The performance information to be obtained using the method of the present invention includes, but is not limited to, recovery factor, drainage and sweep efficiencies, drainage volume, drainage area and shape of the drained area for each gas well, and the spatial distribution of the drained reservoir volume.

The present invention will now be illustrated by reference to the following Examples and Figures in which:

FIG. 1 shows a plot of methane δ13C for the produced gas (δp) versus recovery factor obtained using equations 1 and 2 of the Rayleigh Distillation model of the present invention, for an α value of 1.003 and an initial δ13C of −54.8%

FIG. 2 shows the data of Table 1 superimposed on the curve of FIG. 1;

FIG. 3 shows the data Table 2 fitted to a modeled curve obtained by using an initial δ13C value of −55.4% and an α value of 1.0025 in the Rayleigh Distillation model of the present invention.

FIG. 1 shows a plot of methane δ13C for the produced gas (δp) versus recovery factor obtained using equations 1 and 2 of the Rayleigh Distillation model of the present invention, for an α value of 1.003 and an initial δ13C of −54.8‰. Given that δ13C can be routinely measured to an accuracy of approximately 0.1‰, this plot shows that isotopic gas composition is a sensitive indicator of recovery factor.

Gas production from Illinois Basin coals has previously been studied using gas desorption experiments as described by Strapoc, D., Schimmelmann, A. & Mastalerz, M. (2006) “Carbon isotopic fractionation of CH4 and CO2 during canister desorption of coal”, Organic Geochemistry 37, 152-164.

Strapoc et al modified a canister desorption rig (equipment routinely used to measure the amount of gas contained in coal, where a coal sample is placed in a sealed canister and allowed to evolve gas over a period of weeks to months) to allow sampling for gas isotopic composition analysis. The gas samples were analyzed for methane δ13C, and it was found that the methane became isotopically heavier with progressive gas production. Table 1 below shows data reported by Strapoc et al for off-line isotopic analyses of gas desorbed from coal core V-3/1

TABLE 1
Fraction of gas
desorbed up to date
Day of desorption of sampling δ13C CH4 (‰)
1 0.14 −57.42
2 0.25 −57.60
3 0.31 −57.05
5 0.37 −57.03
7 0.47 −56.70
8 0.51 −56.23
15 0.59 −56.56
36 0.77 −56.64
50 0.84 −56.06
64 0.89 −55.68

This data is also shown in FIG. 2, superimposed on the curve of FIG. 1 which was modeled using the Rayleigh Distillation model of the present invention.

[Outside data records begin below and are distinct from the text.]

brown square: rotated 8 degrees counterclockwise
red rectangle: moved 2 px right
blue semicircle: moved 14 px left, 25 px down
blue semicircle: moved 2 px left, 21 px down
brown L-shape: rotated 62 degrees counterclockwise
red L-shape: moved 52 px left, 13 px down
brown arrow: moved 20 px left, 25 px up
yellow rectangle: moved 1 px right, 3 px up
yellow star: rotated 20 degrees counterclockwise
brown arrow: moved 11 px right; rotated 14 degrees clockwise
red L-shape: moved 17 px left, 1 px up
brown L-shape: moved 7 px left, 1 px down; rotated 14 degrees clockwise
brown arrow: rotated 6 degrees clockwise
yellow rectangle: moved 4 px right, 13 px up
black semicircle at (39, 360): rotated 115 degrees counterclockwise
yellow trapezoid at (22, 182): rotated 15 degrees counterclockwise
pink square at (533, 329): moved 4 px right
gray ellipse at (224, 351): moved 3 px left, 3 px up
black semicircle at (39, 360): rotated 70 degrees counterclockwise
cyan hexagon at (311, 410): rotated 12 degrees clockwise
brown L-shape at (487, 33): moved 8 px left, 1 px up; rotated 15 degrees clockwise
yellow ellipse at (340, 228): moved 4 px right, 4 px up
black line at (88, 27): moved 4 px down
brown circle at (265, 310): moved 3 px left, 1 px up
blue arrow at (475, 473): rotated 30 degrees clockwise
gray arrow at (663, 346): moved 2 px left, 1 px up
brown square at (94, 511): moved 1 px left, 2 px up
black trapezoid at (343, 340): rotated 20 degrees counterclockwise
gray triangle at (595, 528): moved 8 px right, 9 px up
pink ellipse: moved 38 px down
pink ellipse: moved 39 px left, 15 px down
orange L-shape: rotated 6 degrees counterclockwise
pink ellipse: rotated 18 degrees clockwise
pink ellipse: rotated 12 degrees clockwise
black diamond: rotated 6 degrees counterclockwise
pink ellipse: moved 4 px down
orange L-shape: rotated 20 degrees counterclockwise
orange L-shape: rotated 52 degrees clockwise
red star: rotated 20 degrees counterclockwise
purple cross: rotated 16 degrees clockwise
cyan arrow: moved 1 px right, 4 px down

The experimental data of Strapoc et al fit very well to the modeled curve when using an appropriate Illinois Basin initial methane δ13C value of −54.8‰ and the published α value of 1.003. This Example shows that the data of Strapoc et al can be modeled as a Rayleigh Distillation process thereby allowing quantitative predictions of recovery factor for the volume drained by a gas well to be made.

Table 2 below shows further data reported by Strapoc et al for on-line isotopic analyses of gas desorbed from coal core V-3/1 and for off-line isotopic analyses of gas desorbed from coal core II-3/2

TABLE 2
Fraction of gas
desorbed up to date
Sample Day of desorption of sampling δ13C CH4 (‰)
V-3/1 (on-line) 1 0.14 −57.60
5 0.37 −57.38
15 0.59 −56.94
36 0.77 −56.55
50 0.84 −56.35
II-3/2 (off-line) 5 0.40 −56.86
57 0.89 −56.02
95 0.98 −55.55

This data is also shown in FIG. 3 fitted to a modeled curve obtained by using an initial δ13C value of −55.4‰ and an α value of 1.0025 in the Rayleigh Distillation model of the present invention.

It was found that the published experimental data of Strapoc et al gave support for the Rayleigh distillation model of the present invention and an empirical α value of about 1.003. It was also found that the model curves derived from the Rayleigh distillation model of the present invention could be used to predict recovery factor from methane δ13C of produced gas.